By SHUN NIEKAWA/ Staff Writer
August 29, 2019 at 17:25 JST
The USS Fitzgerald, which suffered severe damage on the starboard side, is seen in waters off Shimoda, Shizuoka Prefecture, on June 17, 2017. (Asahi Shimbun file photo)
A collision between a U.S. Aegis destroyer and a container ship occurred because an officer steering the warship failed to recognize the danger posed by the oncoming vessel, the Japan Transport Safety Board concluded on Aug. 29.
The collision between the 8,261-ton USS Fitzgerald and the Philippine-flagged 29,060-ton container ship ACX Crystal occurred around 1:30 a.m. on June 17, 2017.
According to the board’s report, the U.S. Navy destroyer was sailing at a speed of about 37 kph in the sea east of the Izu Peninsula in Shizuoka Prefecture after leaving U.S. Yokosuka Naval Base in Kanagawa Prefecture.
The ACX Crystal and another vessel were sailing eastward side by side at that time and approaching from the right front of the guided-missile destroyer.
The Fitzgerald crossed in front of another vessel at around 1:28 a.m. before colliding with the ACX Crystal two minutes later.
A crew member of the destroyer alerted an officer in charge of steering the ship of the danger of collision 10 minutes before the accident occurred.

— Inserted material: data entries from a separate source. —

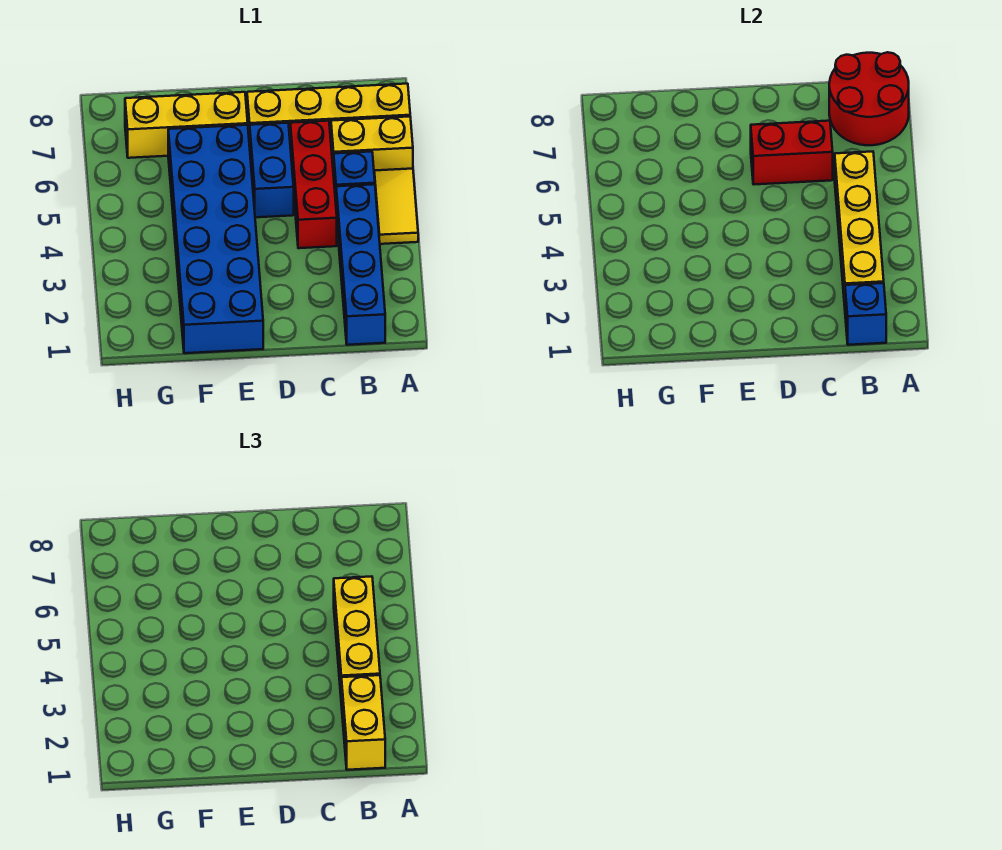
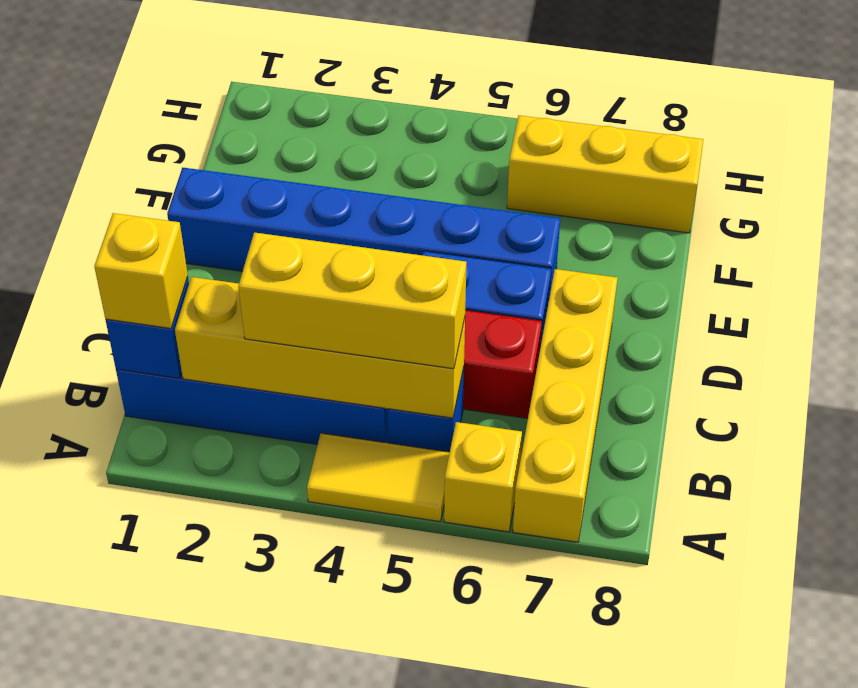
yellow 1x2 brick [331,116,413,176] -> yellow 1x1 brick [444,422,522,532]
red 2x2 round brick [829,52,909,145] -> none
yellow 1x2 brick [341,675,385,770] -> yellow 1x1 brick [94,213,188,328]
red 1x2 brick [751,121,833,184] -> none
blue 2x6 brick [168,125,263,353] -> blue 1x6 brick [167,167,560,297]
yellow 1x3 brick [125,92,248,158] -> yellow 1x3 brick turned to [507,115,703,233]

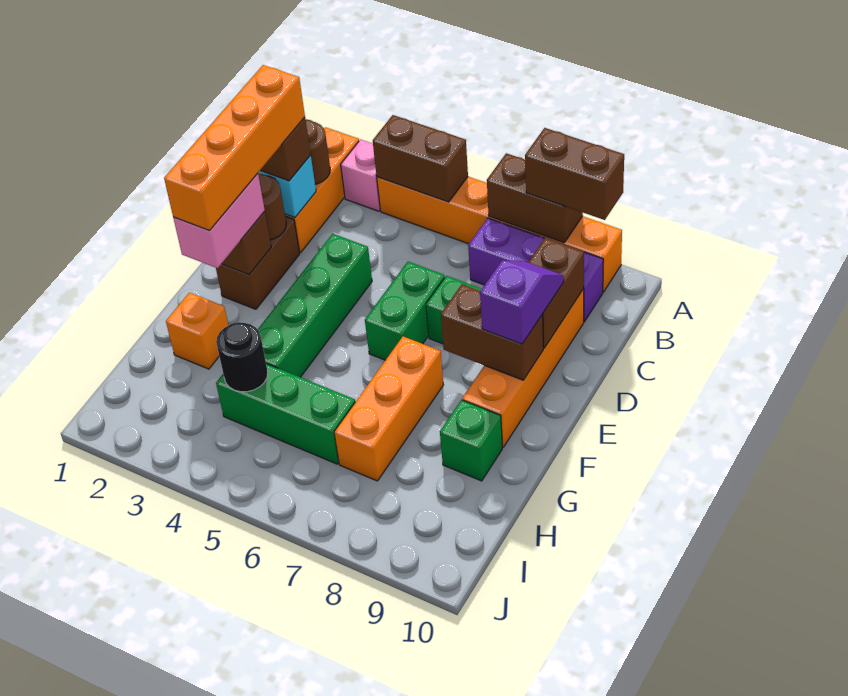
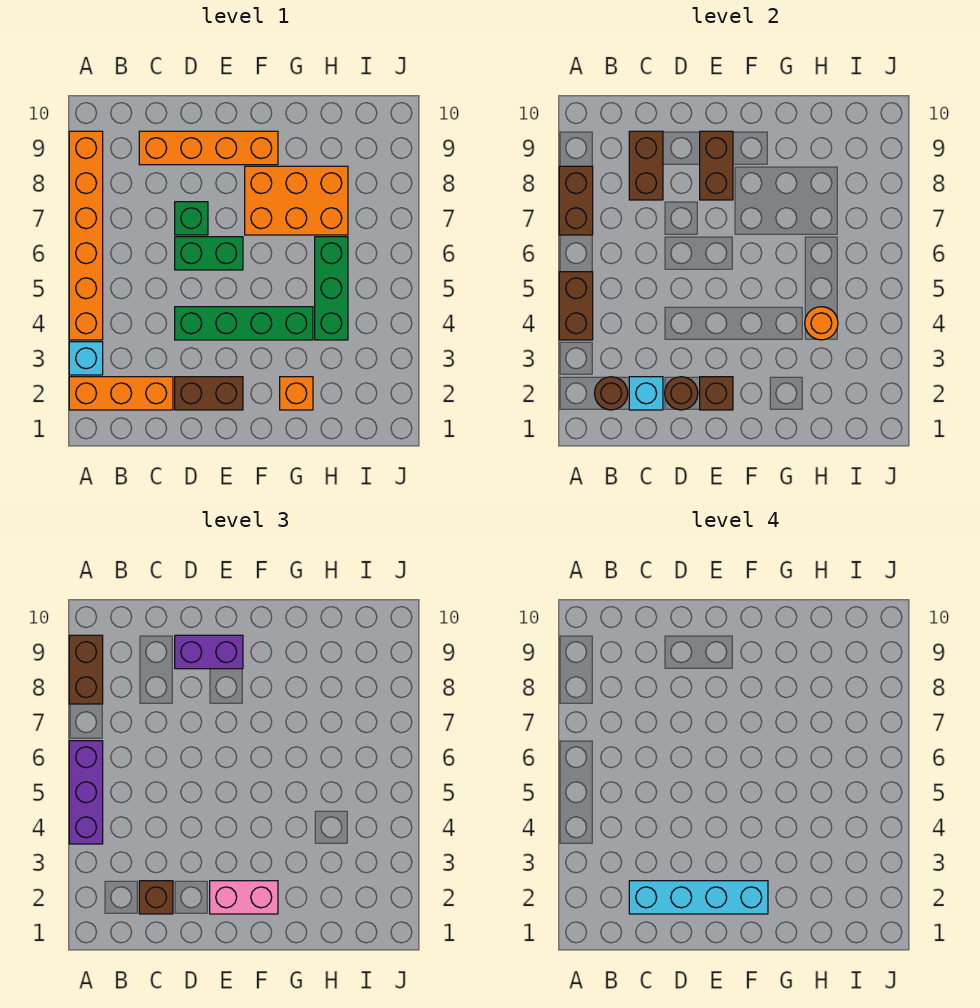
pink 1x1 brick [341,139,380,211] -> cyan 1x1 brick [69,342,103,375]
purple 1x3 brick [468,218,603,322] -> purple 1x3 brick moved to [69,741,103,844]
orange 1x4 brick [164,65,305,231] -> cyan 1x4 brick [629,881,768,914]
brown 1x2 brick [528,238,584,348] -> brown 1x2 brick turned to [629,131,663,200]
purple 1x2 slope [480,260,564,344] -> purple 1x2 brick [175,635,243,669]
orange 1x3 brick [334,336,443,481] -> orange 2x3 brick [245,166,348,235]
green 1x1 brick [440,400,502,481] -> none
black 1x1 round brick [216,322,268,392] -> orange 1x1 round brick [805,307,838,340]

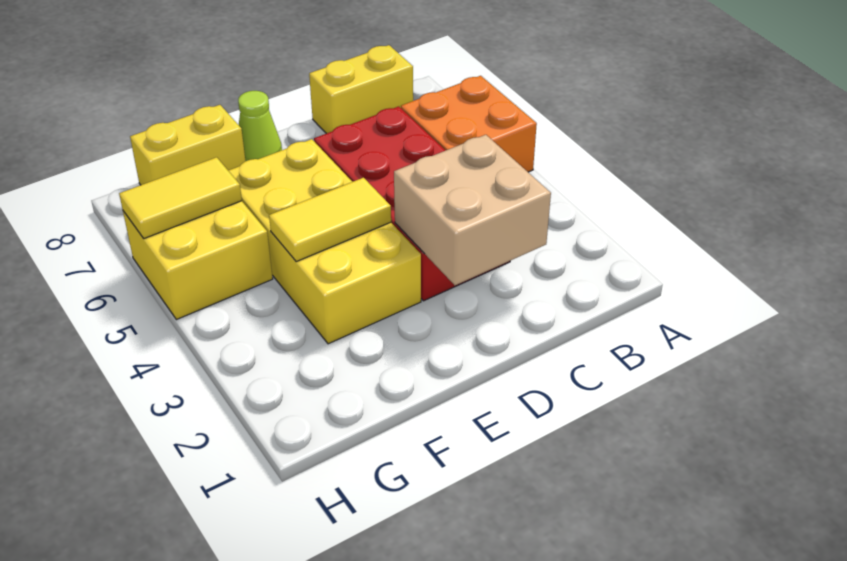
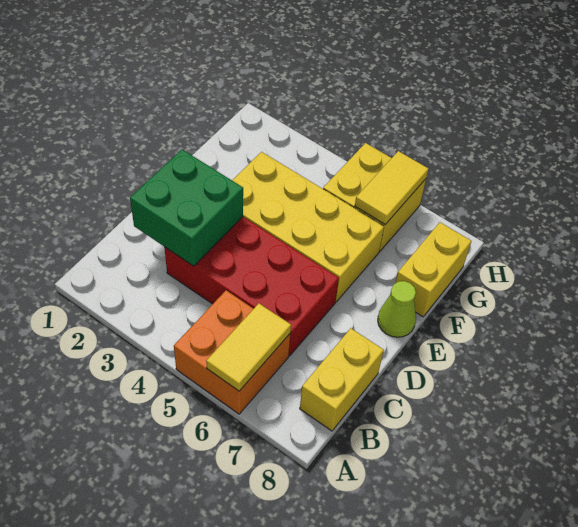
tan 2x2 brick [394,135,551,285] -> green 2x2 brick [130,150,243,266]
yellow 1x2 tile [269,178,391,261] -> yellow 1x2 tile moved to [206,304,291,391]

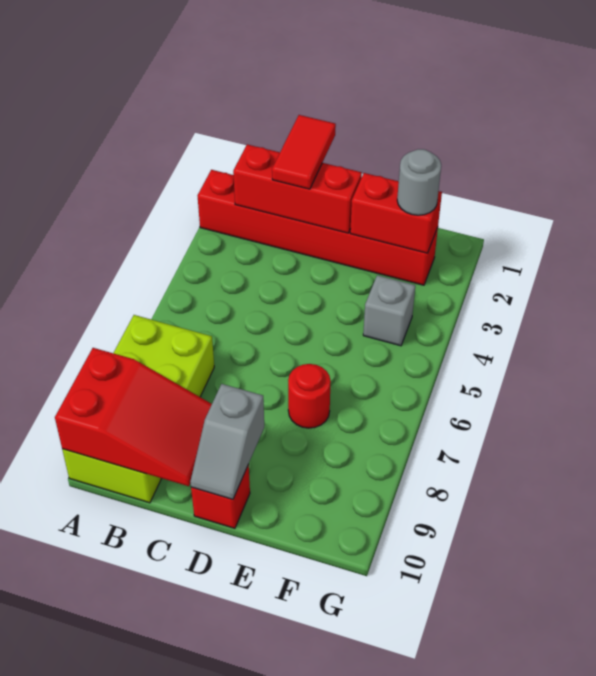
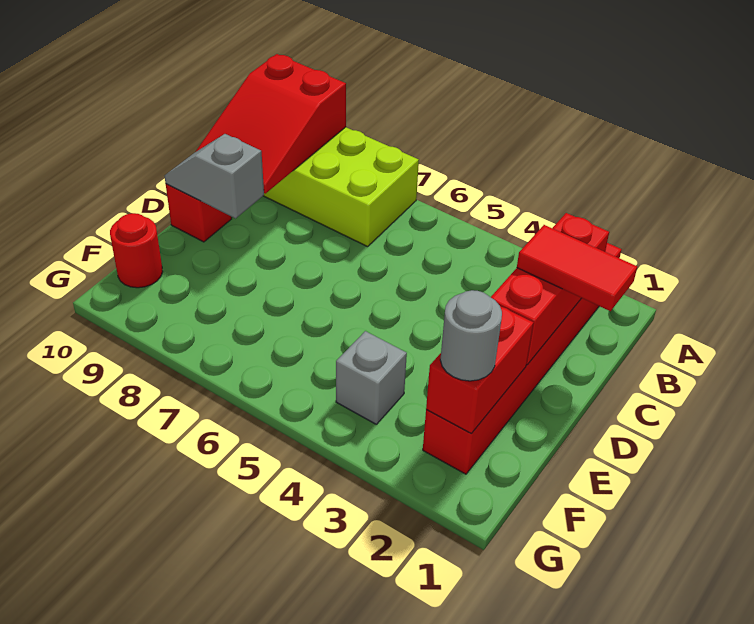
red 1x1 round brick [288,364,331,428] -> red 1x1 round brick moved to [110,213,163,288]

But the officer, who was distracted by the other vessel, did not heed the warning and steamed ahead without slowing the Fitzgerald.
A subsequent disruption in the destroyer’s radar system made it impossible for a crew member to have a picture of the ship's surroundings, but no lookouts were put in place.
The officer recognized the danger of a collision only three minutes before it happened.
The officer ordered evasive measures, including steering to the right and increasing speed and turning to the left, but withdrew those orders soon afterward.
The Fitzgerald steered hard to the left one minute before the collision.
The board said the ACX Crystal was slow to take evasive action as it believed that the U.S. warship had the primary responsibility to avert a collision.
Seven U.S. sailors were killed in the accident, and the captain of the Fitzgerald was later relieved of his command and two other top officers removed from duty aboard the ship.